Conosco le storie e i vissuti di chi è figlio o figlia di chi soffre di dipendenza: so che si sente il dolore, l’angoscia, la rabbia, la frustrazione di entrambi i genitori, si tende a parteggiare, a difendere colui (o nel Suo caso colei) che pare essere vittima della situazione e a diventare giudici di chi sembra “non voler smettere” di creare tanto dolore. E quando ci si scopre a “rimproverare” (e qui troviamo già un’inversione dei ruoli genitore/figlio) quello che “si comporta male” e sembra di essere quasi riusciti a salvare l’altro genitore che si era tanto lamentato, ecco che tutto torna come prima e ci si sente traditi, impotenti, addolorati. Allora si ha voglia di dire “basta, arrangiatevi” ma poco dopo, e Lei lo descrive molto bene, non si riesce a farlo, perché si sente di dover intervenire, che sarebbe da egoisti non aiutarli (forse ha pensato che anche Sua sorella lo sia stata) che non si possa fregarsene perché si vuole loro bene, dimenticando che voler bene non significa dover per forza partecipare a dinamiche patologiche.
Abbia fiducia, è davvero possibile riprendere la propria in mano e ritrovare serenità riuscendo a distaccarsi con amore (e ciò significa che potrà andare a trovare i Suoi genitori senza fare il cestino delle immondizie o il salvadanaio – ricordiamoci che aiutare una persona con un problema di gioco d’azzardo patologico senza chiedere che inizi un trattamento significa comprargli la prossima “dose”).
Anche nei casi in cui il genitore afflitto dalla dipendenza non è ancora consapevole di dover smettere per poter stare finalmente bene, anche nei casi in cui l’altro genitore non riesce a comprendere la malattia e a prendersi cura di se stesso anziché rimanere ossessionato dal controllo dell’altro, i figli possono essere aiutati a districarsi da tutto questo male e non sentirsi più così responsabili.
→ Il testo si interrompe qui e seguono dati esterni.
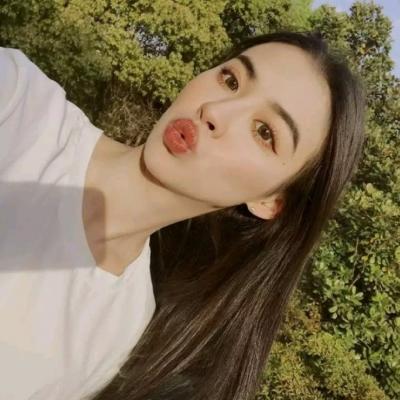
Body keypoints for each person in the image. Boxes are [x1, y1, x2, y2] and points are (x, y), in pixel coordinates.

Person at [0, 30, 365, 400]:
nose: (216, 111)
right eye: (231, 80)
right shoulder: (18, 103)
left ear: (270, 202)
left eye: (264, 132)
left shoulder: (122, 331)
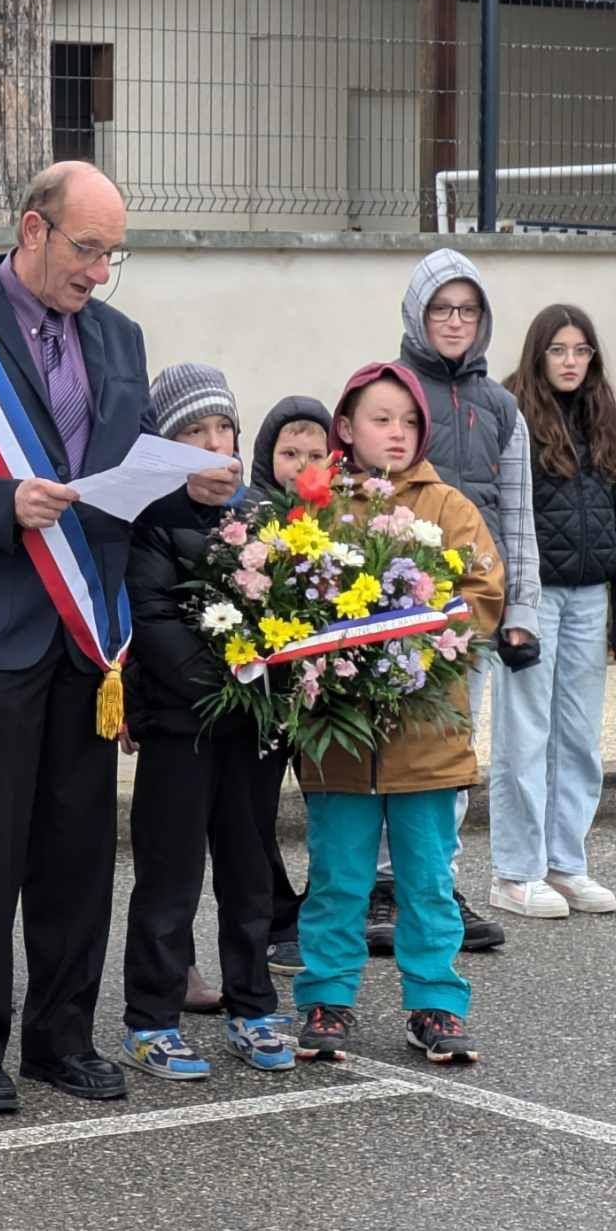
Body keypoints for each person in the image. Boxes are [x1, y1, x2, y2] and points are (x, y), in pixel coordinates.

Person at [0, 160, 241, 1115]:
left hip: (89, 635)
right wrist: (0, 501)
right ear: (32, 230)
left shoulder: (118, 337)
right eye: (86, 250)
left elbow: (123, 468)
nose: (99, 273)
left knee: (78, 848)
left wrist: (186, 483)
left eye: (114, 255)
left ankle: (60, 1037)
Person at [294, 362, 505, 1065]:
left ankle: (435, 1003)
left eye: (409, 421)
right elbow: (294, 603)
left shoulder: (447, 506)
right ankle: (327, 994)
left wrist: (420, 636)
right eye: (381, 419)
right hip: (341, 746)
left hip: (428, 741)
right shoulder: (318, 505)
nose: (397, 432)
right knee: (338, 879)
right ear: (346, 429)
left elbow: (482, 593)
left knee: (428, 881)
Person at [119, 364, 297, 1082]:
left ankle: (252, 1003)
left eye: (222, 427)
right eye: (194, 432)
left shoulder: (263, 516)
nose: (214, 442)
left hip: (252, 727)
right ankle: (151, 1018)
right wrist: (222, 684)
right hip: (180, 723)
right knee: (169, 873)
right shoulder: (151, 522)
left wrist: (272, 681)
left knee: (251, 867)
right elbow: (153, 618)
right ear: (168, 448)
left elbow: (295, 609)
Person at [393, 247, 540, 955]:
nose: (455, 321)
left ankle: (435, 879)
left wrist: (520, 612)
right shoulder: (391, 390)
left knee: (451, 752)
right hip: (392, 609)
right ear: (419, 314)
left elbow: (518, 519)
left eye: (468, 309)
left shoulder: (502, 407)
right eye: (441, 308)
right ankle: (383, 885)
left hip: (468, 614)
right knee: (391, 746)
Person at [488, 305, 616, 919]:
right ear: (538, 354)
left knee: (579, 736)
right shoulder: (512, 414)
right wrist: (509, 602)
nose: (571, 362)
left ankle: (566, 862)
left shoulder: (600, 416)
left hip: (588, 596)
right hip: (533, 596)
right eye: (559, 350)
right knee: (524, 734)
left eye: (581, 351)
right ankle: (515, 871)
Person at [246, 395, 332, 978]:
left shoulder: (345, 519)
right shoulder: (248, 518)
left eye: (316, 454)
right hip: (266, 695)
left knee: (334, 806)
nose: (302, 464)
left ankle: (324, 914)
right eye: (289, 452)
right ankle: (276, 917)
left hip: (329, 691)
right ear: (266, 455)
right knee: (256, 811)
Lei è figlia e non è condannata a dover rimanere angosciata ed arrabbiata, e legata al problema che papá esprime con il gioco e i tentativi di suicidio e mamma con altrettanta angoscia e rabbia che tenta di alleviare sfogandosi con Lei. Anzi, paradossalmente, proprio rimanendo intrappolata in questa dinamica disfunzionale e malata, inconsapevolmente, Lei sta partecipando a questo problema.
Quando si sentirà libera, ed avrà recuperato il Suo ruolo di figlia, potrà parlare con il cuore al Suo papá e raccontargli quanto sia importante riuscire a chiedere aiuto.
Forse a volte spera ancora di trovare qualcuno che La aiuti a salvare il Suo papà, invece sono convinta che sia venuto per Lei il momento di chiedere aiuto per sé ad uno psicoterapeuta (meglio se cognitivo comportamentale e non a digiuno di dipendenze, il percorso potrebbe durare qualche mese) che La affianchi verso l’uscita da questa situazione di Co-dipendenza che la costringe a sentire di dover salvare tutta la Sua famiglia (finora non c’è l’ha fatta semplicente perché il Suo tentativo é anch’esso patologico, compulsivo, come la ricerca di vincita del Suo papà ed il continuo fidarsi e rimanere delusa e arrabbiata della Sua mamma, in un continuo circolo vizioso, in una storia che si ripete)
Così Le sarà possibile vivere più serenamente, accettando e comprendendo i limiti ed il dolore dei Suoi genitori.
Inoltre, una buona psicoterapia Le eviterà di riprodurre, senza rendersene conto, lo stesso scenario relazionale disfunzionale con la persona della Sua vita..
Le auguro di prendersi cura di sé e di riuscire a permettere ad un mio, o una mia, collega di darLe una mano in questo nuovo periodo della Sua vita.